Boudreau DM, Guzauskas GF, Chen E, Lalla D, Darren Tayama D, Fagan SC, and Veenstra DL. Cost-Effectiveness of Recombinant Tissue-Type Plasminogen Activator Within 3 Hours of Acute Ischemic Stroke: Current Evidence. Stroke. 2014
Many years ago, Bill Foege, brought up the idea that potential solutions to many of the existing health system problems can come from repeatedly asking ourselves how to optimally balance costs, quality, and outcomes. It is clear that not all diagnostic tests and treatments we offer and order on patients affects clinical outcomes. Few interventions have as profound of a benefit as intravenous tissue plasminogen activator (TPA) given in the first three hours of symptom onset of suspected acute ischemic stroke. In 2010, an estimated $74 billion was spent on stroke-related medical costs and disability; this is likely going to increase given the rising cerebrovascular disease burden. Analysis from the NINDS TPA Stroke Study supported TPA administration within the first three hours of symptom onset resulting in net cost savings to the health care system; only a single US study evaluated this and it was published in 1998.
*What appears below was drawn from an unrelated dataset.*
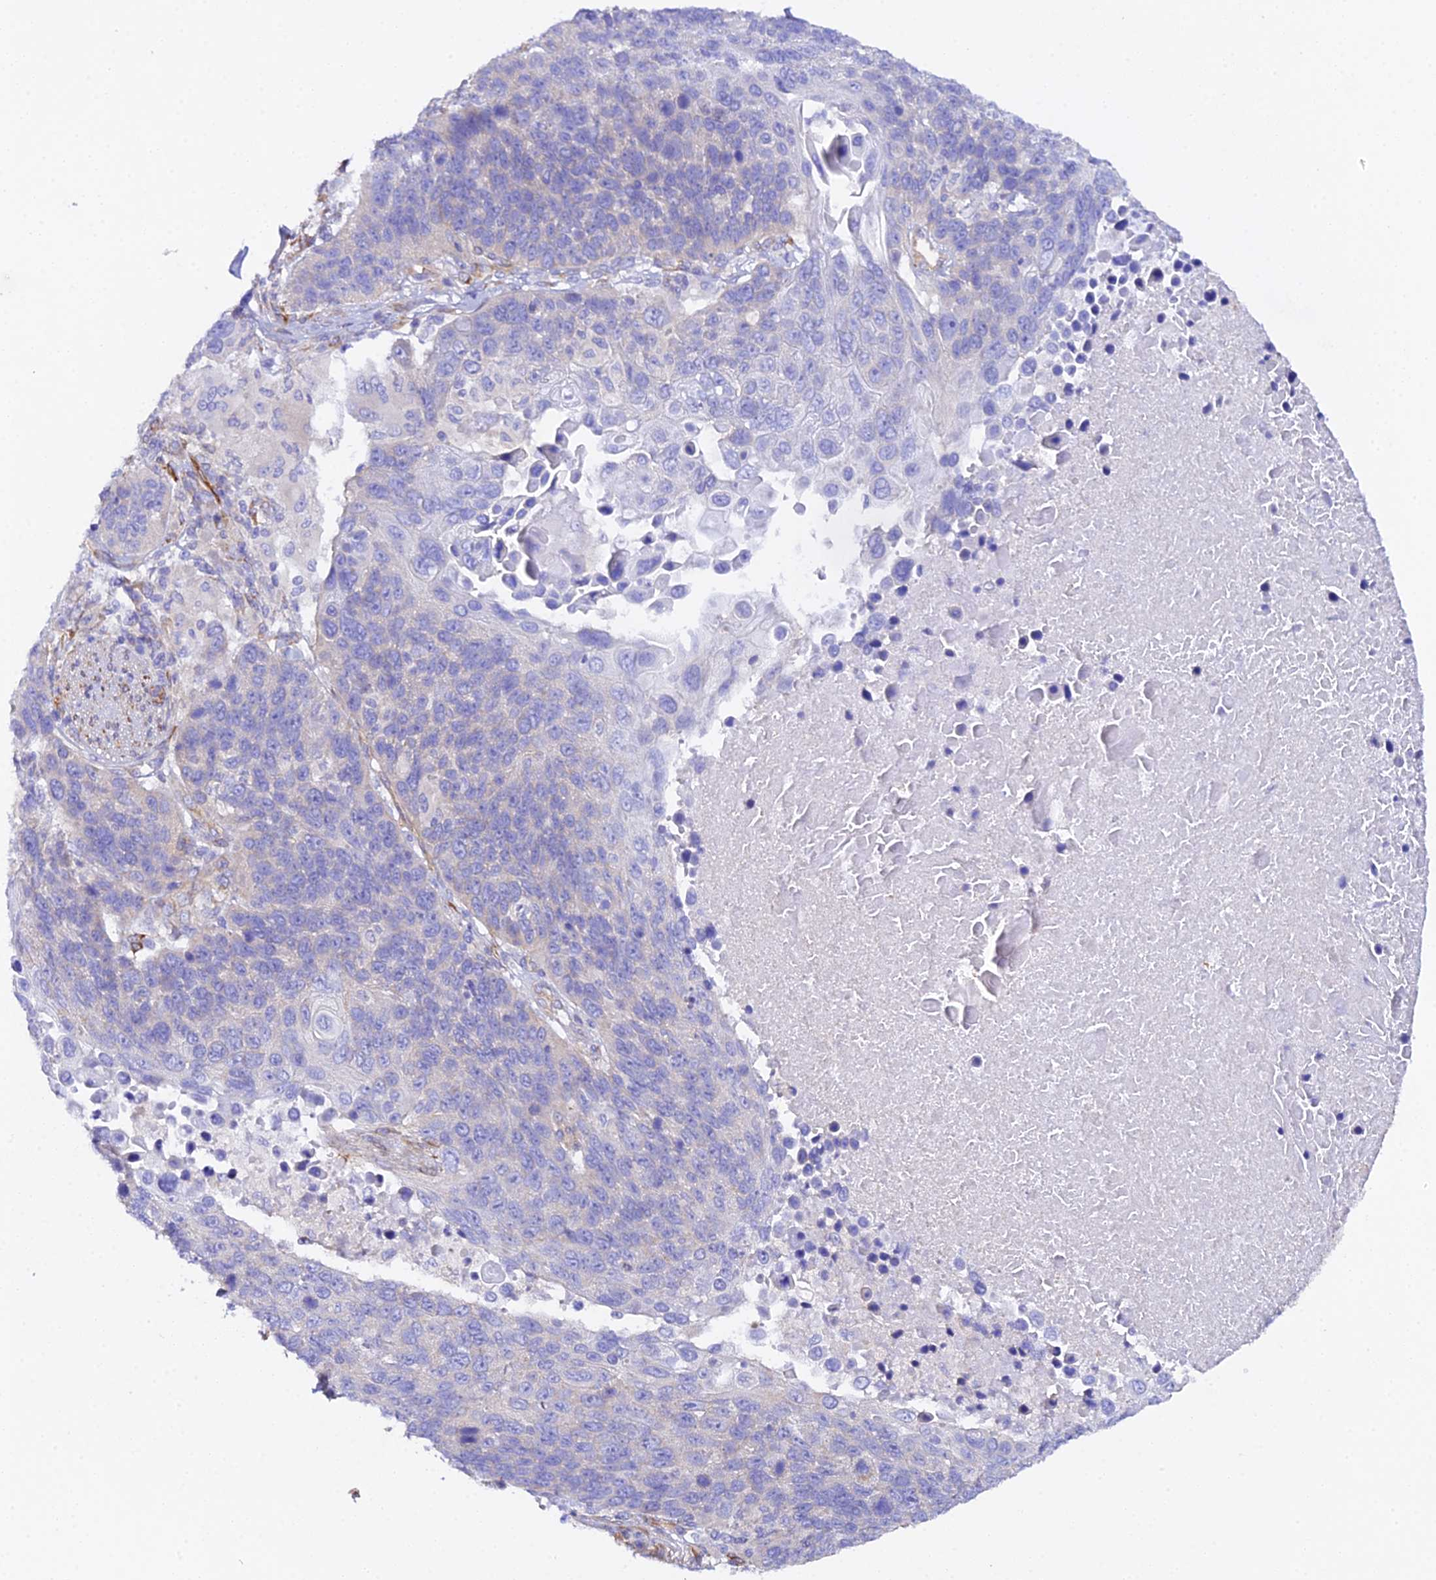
{"staining": {"intensity": "negative", "quantity": "none", "location": "none"}, "tissue": "lung cancer", "cell_type": "Tumor cells", "image_type": "cancer", "snomed": [{"axis": "morphology", "description": "Normal tissue, NOS"}, {"axis": "morphology", "description": "Squamous cell carcinoma, NOS"}, {"axis": "topography", "description": "Lymph node"}, {"axis": "topography", "description": "Lung"}], "caption": "Micrograph shows no protein positivity in tumor cells of squamous cell carcinoma (lung) tissue.", "gene": "CFAP45", "patient": {"sex": "male", "age": 66}}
Boudreau et al re-evaluated cost-effectiveness of TPA given within three hours of symptom onset using most recent data on its efficacy, safety, and cost. A decision analysis comparing use of TPA vs no TPA from the perspective of a US third party payer (insurance company, Medicare/Medicaid) was completed. This was done by review of recent literature (meta-analyses, secondary stroke prevention trials, health economic evaluations) taking into account post-stroke disability at 3 months (modified rankin score), symptomatic intracerebral hemorrhage rates, long-term outcomes (annual stroke recurrence and mortality rates), as well as acute care and long-term healthcare costs. Subsequently, quality-adjusted life years (QALYs) and lifetime direct health costs were calculated between the TPA and no-TPA groups in the model.
The primary analysis demonstrated that lifetime medical costs and QALYs were: $287,400 & 4.29 for the TPA group and $312,400 & 3.90 in the no-TPA group, respectively. Thus, TPA treatment increased QALYs by 0.39 and decreased cost by $25,000. The results of the model held true with sensitivity analyses.
This report demonstrates TPA given within 3 hours of symptom onset is cost-effective from the viewpoint of a US payer, taking into consideration more recent data on outcomes and medical costs. From this analysis, for every 100 patients treated, 39 years of QALYs are gained and $2.5 million are saved. It reiterates the importance of efforts targeting improvement in TPA delivery, such as telestroke and Get With the Guidelines Stroke program.
Medical professionals all say it, “Stroke is a disease of minutes and seconds. Time lost is brain loss”. What do you recommend as a STROKE READINESS PLAN to save minutes and seconds?
tPA may be the best we can do right now but with it only having complete efficacy of 12% it should be considered a failure and replaced. When are we going to solve the neuronal cascade of death in the first week?
The major limitation of this study is that the math is based on a statistical model and Markov analysis that uses clinical trial data. Using this method, several assumptions have to be made and the true cost and long term disability experienced by individual patients is not utilized. Other Limitations of this study include lack of subgroup analysis by age, race, and radiographically proven strokes to exclude stroke mimics.